News coverage of legal actions also provided considerable free publicity. Variety reported that lines for the Broadway production stretched around the corner after it was condemned in the magistrates' court. Before the court proceedings, the play was earning about $12,000 per week. After proceedings began, the box office increased to $14,000–15,000 per week, which Variety described as near the theater's capacity. Woods added matinees and increased the top ticket prices; the weekly box office reached over $17,000 at the end of November. By the time the production closed, it was one of the most successful of that season, having sold over 200,000 tickets across 268 performances.

==Legacy==
The Demi-Virgin, like most of Hopwood's farces, was commercially successful, but had no lasting literary significance. Even as a popular entertainment, the play's appeal was limited by cultural context. Before World War I, in a time with more conservative sexual mores, the production would have been more likely to be suppressed. A decade later, the sexual attitudes conveyed in the play would be considered too unsophisticated for Broadway. As early as the end of 1921, Woods was suggesting a seven-year hiatus in the production of bedroom farces, saying the genre had become stale. In 1925, Hopwood confessed to the audience at another play that he thought The Demi-Virgin was boring and that he was tired of writing faddish entertainment. The play's script was never published and no movie adaptation was made.

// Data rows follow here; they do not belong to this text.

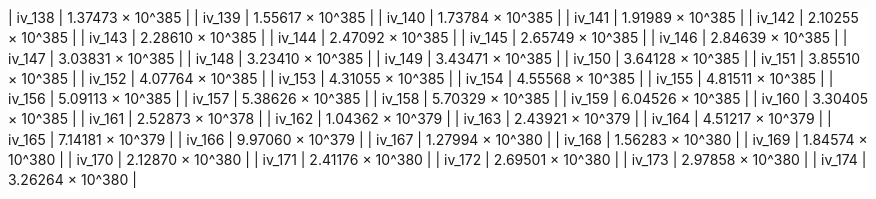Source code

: | iv_138 | 1.37473 × 10^385 |
| iv_139 | 1.55617 × 10^385 |
| iv_140 | 1.73784 × 10^385 |
| iv_141 | 1.91989 × 10^385 |
| iv_142 | 2.10255 × 10^385 |
| iv_143 | 2.28610 × 10^385 |
| iv_144 | 2.47092 × 10^385 |
| iv_145 | 2.65749 × 10^385 |
| iv_146 | 2.84639 × 10^385 |
| iv_147 | 3.03831 × 10^385 |
| iv_148 | 3.23410 × 10^385 |
| iv_149 | 3.43471 × 10^385 |
| iv_150 | 3.64128 × 10^385 |
| iv_151 | 3.85510 × 10^385 |
| iv_152 | 4.07764 × 10^385 |
| iv_153 | 4.31055 × 10^385 |
| iv_154 | 4.55568 × 10^385 |
| iv_155 | 4.81511 × 10^385 |
| iv_156 | 5.09113 × 10^385 |
| iv_157 | 5.38626 × 10^385 |
| iv_158 | 5.70329 × 10^385 |
| iv_159 | 6.04526 × 10^385 |
| iv_160 | 3.30405 × 10^385 |
| iv_161 | 2.52873 × 10^378 |
| iv_162 | 1.04362 × 10^379 |
| iv_163 | 2.43921 × 10^379 |
| iv_164 | 4.51217 × 10^379 |
| iv_165 | 7.14181 × 10^379 |
| iv_166 | 9.97060 × 10^379 |
| iv_167 | 1.27994 × 10^380 |
| iv_168 | 1.56283 × 10^380 |
| iv_169 | 1.84574 × 10^380 |
| iv_170 | 2.12870 × 10^380 |
| iv_171 | 2.41176 × 10^380 |
| iv_172 | 2.69501 × 10^380 |
| iv_173 | 2.97858 × 10^380 |
| iv_174 | 3.26264 × 10^380 |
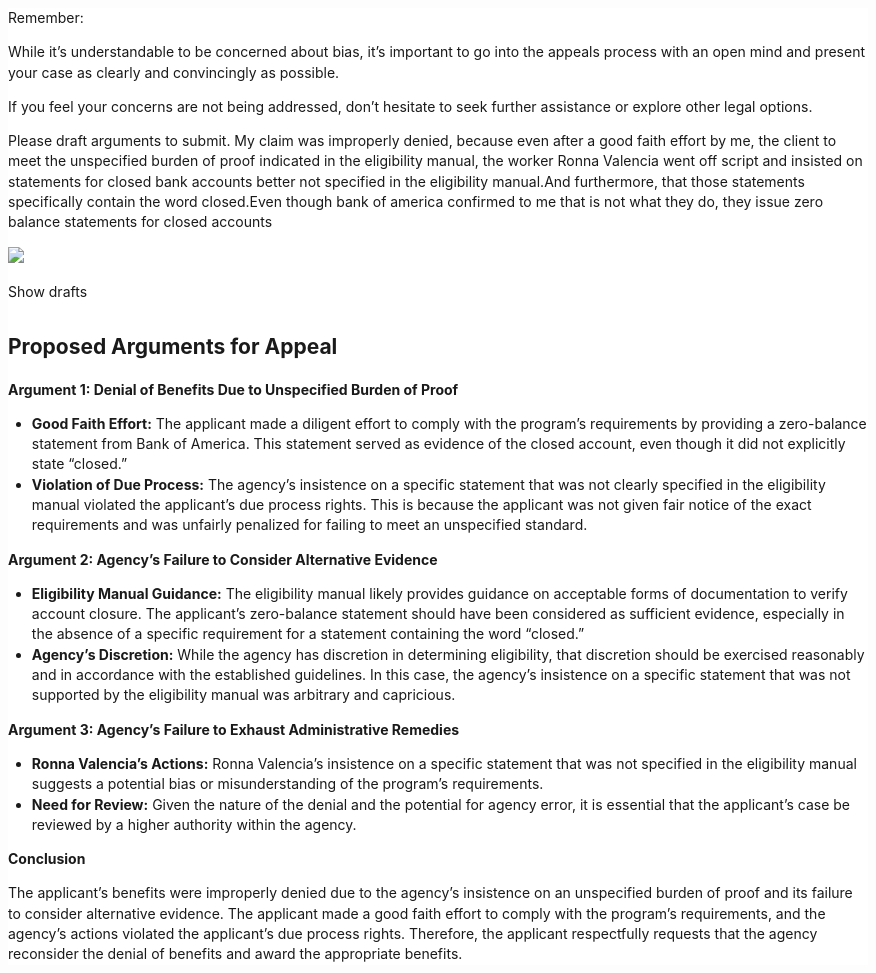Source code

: Remember:

While it’s understandable to be concerned about bias, it’s important to go into the appeals process with an open mind and present your case as clearly and convincingly as possible.

If you feel your concerns are not being addressed, don’t hesitate to seek further assistance or explore other legal options.

Please draft arguments to submit. My claim was improperly denied, because even after a good faith effort by me, the client to meet the unspecified burden of proof indicated in the eligibility manual, the worker Ronna Valencia went off script and insisted on statements for closed bank accounts better not specified in the eligibility manual.And furthermore, that those statements specifically contain the word closed.Even though bank of america confirmed to me that is not what they do, they issue zero balance statements for closed accounts

![](https://www.gstatic.com/lamda/images/gemini_sparkle_v002_d4735304ff6292a690345.svg)

Show drafts

## Proposed Arguments for Appeal

**Argument 1: Denial of Benefits Due to Unspecified Burden of Proof**

- **Good Faith Effort:** The applicant made a diligent effort to comply with the program’s requirements by providing a zero-balance statement from Bank of America. This statement served as evidence of the closed account, even though it did not explicitly state “closed.”
- **Violation of Due Process:** The agency’s insistence on a specific statement that was not clearly specified in the eligibility manual violated the applicant’s due process rights. This is because the applicant was not given fair notice of the exact requirements and was unfairly penalized for failing to meet an unspecified standard.

**Argument 2: Agency’s Failure to Consider Alternative Evidence**

- **Eligibility Manual Guidance:** The eligibility manual likely provides guidance on acceptable forms of documentation to verify account closure. The applicant’s zero-balance statement should have been considered as sufficient evidence, especially in the absence of a specific requirement for a statement containing the word “closed.”
- **Agency’s Discretion:** While the agency has discretion in determining eligibility, that discretion should be exercised reasonably and in accordance with the established guidelines. In this case, the agency’s insistence on a specific statement that was not supported by the eligibility manual was arbitrary and capricious.

**Argument 3: Agency’s Failure to Exhaust Administrative Remedies**

- **Ronna Valencia’s Actions:** Ronna Valencia’s insistence on a specific statement that was not specified in the eligibility manual suggests a potential bias or misunderstanding of the program’s requirements.
- **Need for Review:** Given the nature of the denial and the potential for agency error, it is essential that the applicant’s case be reviewed by a higher authority within the agency.

**Conclusion**

The applicant’s benefits were improperly denied due to the agency’s insistence on an unspecified burden of proof and its failure to consider alternative evidence. The applicant made a good faith effort to comply with the program’s requirements, and the agency’s actions violated the applicant’s due process rights. Therefore, the applicant respectfully requests that the agency reconsider the denial of benefits and award the appropriate benefits.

The legal battle over whether The Demi-Virgin was obscene gave new impetus to ongoing controversies about censorship. Conservatives called for new anti-obscenity legislation, while their opponents warned of the dangers of state censorship. Sumner had previously promoted a plan to create citizen-led "play juries" that would review and censor productions. When city officials were unable to shut down The Demi-Virgin, the play jury idea was revived as a compromise between city officials, who wanted a way to rein in what they saw as uncontrolled smut, and producers, who feared that new censorship laws might be enacted. Among producers, the legal victories achieved by Woods also suggested new opportunities. In 1923, Broadway producer Earl Carroll began his Vanities revue, featuring dozens of women in costumes considered daring at the time. Later that same year, J. J. Shubert opened a revue called Artists and Models, which included an act with topless female models. The explicitness of the revues drew censors' focus away from the innuendo of bedroom farces. Woods later said that in comparison to these revues, he had "never produced an off-color show". The play juries proved unwilling to take the strong anti-obscenity action that Sumner and his colleagues wanted; by 1927 the system had been abandoned in favor of renewed efforts at government regulation.